- [What you are asked to do]: This exercise asks for every line of the material that contains the word "VILLAGE".
*** Input ***
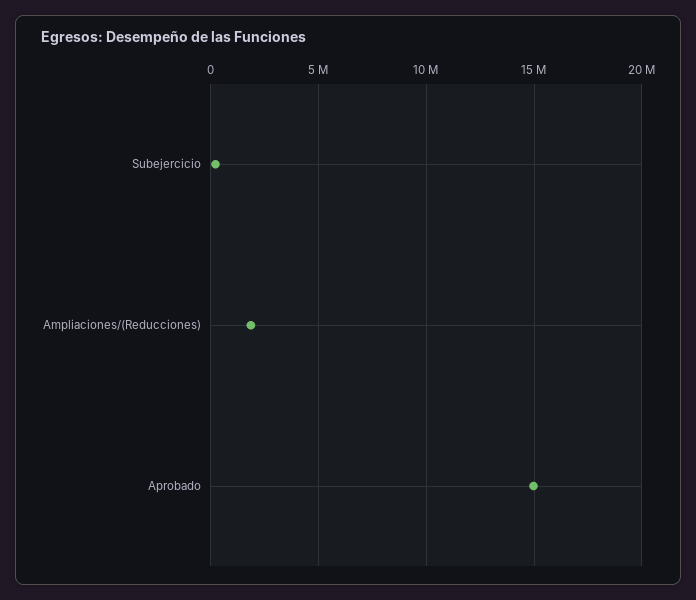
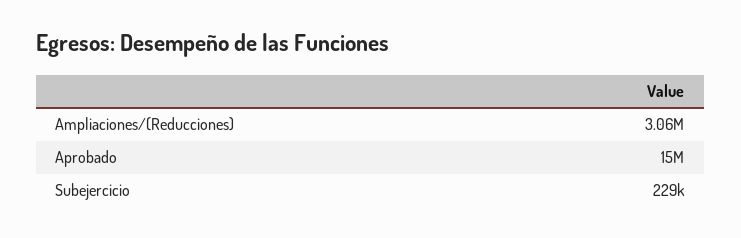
  {
    "Subejercicio": 229000,
-   "Ampliaciones/(Reducciones)": 2000000,
+   "Ampliaciones/(Reducciones)": 3060000,
    "Aprobado": 15000000
  }

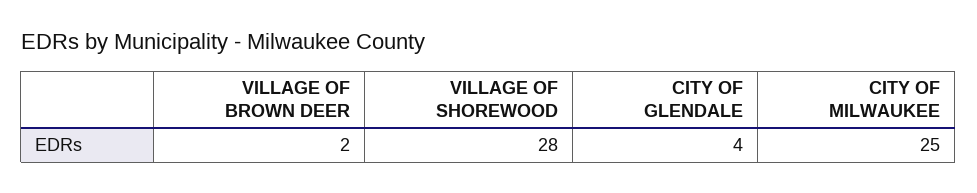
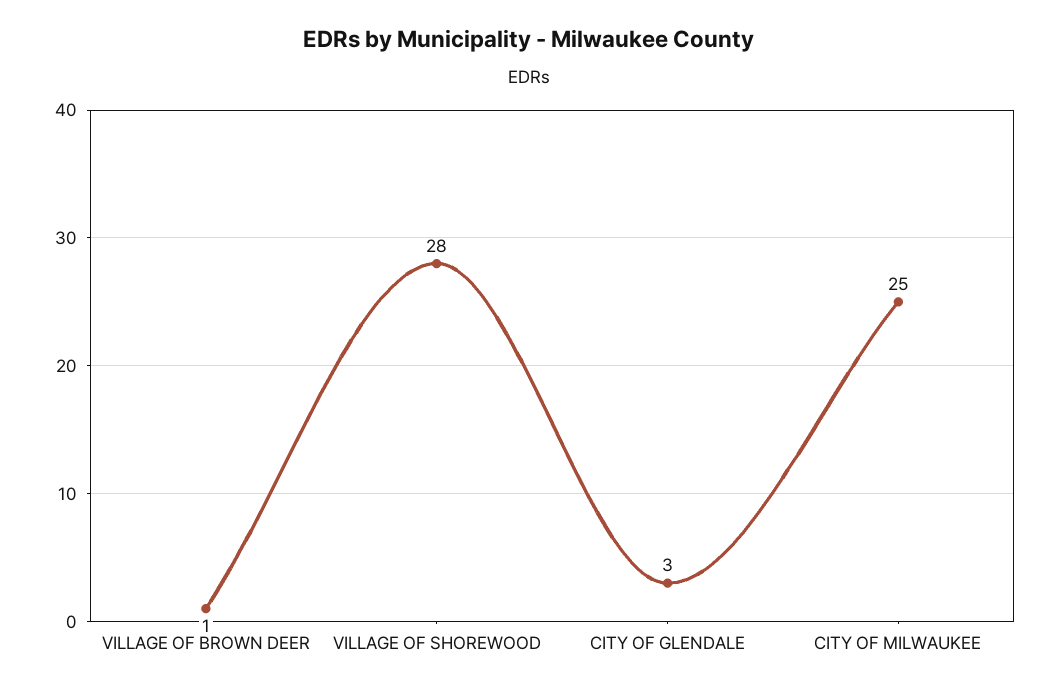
  {
-   "VILLAGE OF BROWN DEER": 2,
+   "VILLAGE OF BROWN DEER": 1,
    "VILLAGE OF SHOREWOOD": 28,
-   "CITY OF GLENDALE": 4,
+   "CITY OF GLENDALE": 3,
    "CITY OF MILWAUKEE": 25
  }

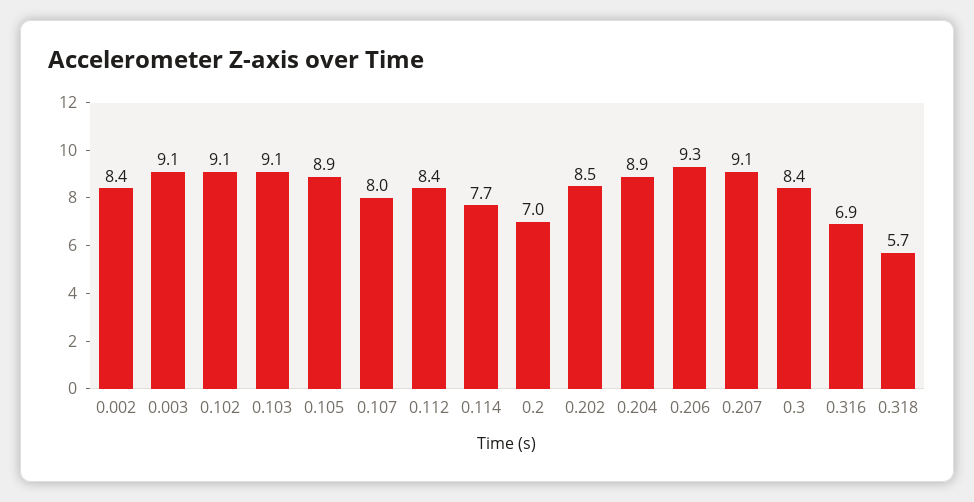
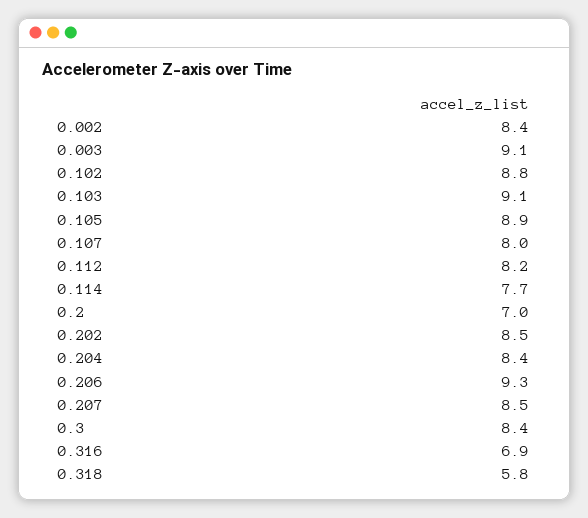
  {
    "0.002": 8.4,
    "0.003": 9.1,
-   "0.102": 9.1,
+   "0.102": 8.8,
    "0.103": 9.1,
    "0.105": 8.9,
    "0.107": 8,
-   "0.112": 8.4,
+   "0.112": 8.2,
    "0.114": 7.7,
    "0.2": 7,
    "0.202": 8.5,
-   "0.204": 8.9,
+   "0.204": 8.4,
    "0.206": 9.3,
-   "0.207": 9.1,
+   "0.207": 8.5,
    "0.3": 8.4,
    "0.316": 6.9,
-   "0.318": 5.7
+   "0.318": 5.8
  }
*** End of Input ***
- [Answer to this exercise]:
-   "VILLAGE OF BROWN DEER": 2,
+   "VILLAGE OF BROWN DEER": 1,
    "VILLAGE OF SHOREWOOD": 28,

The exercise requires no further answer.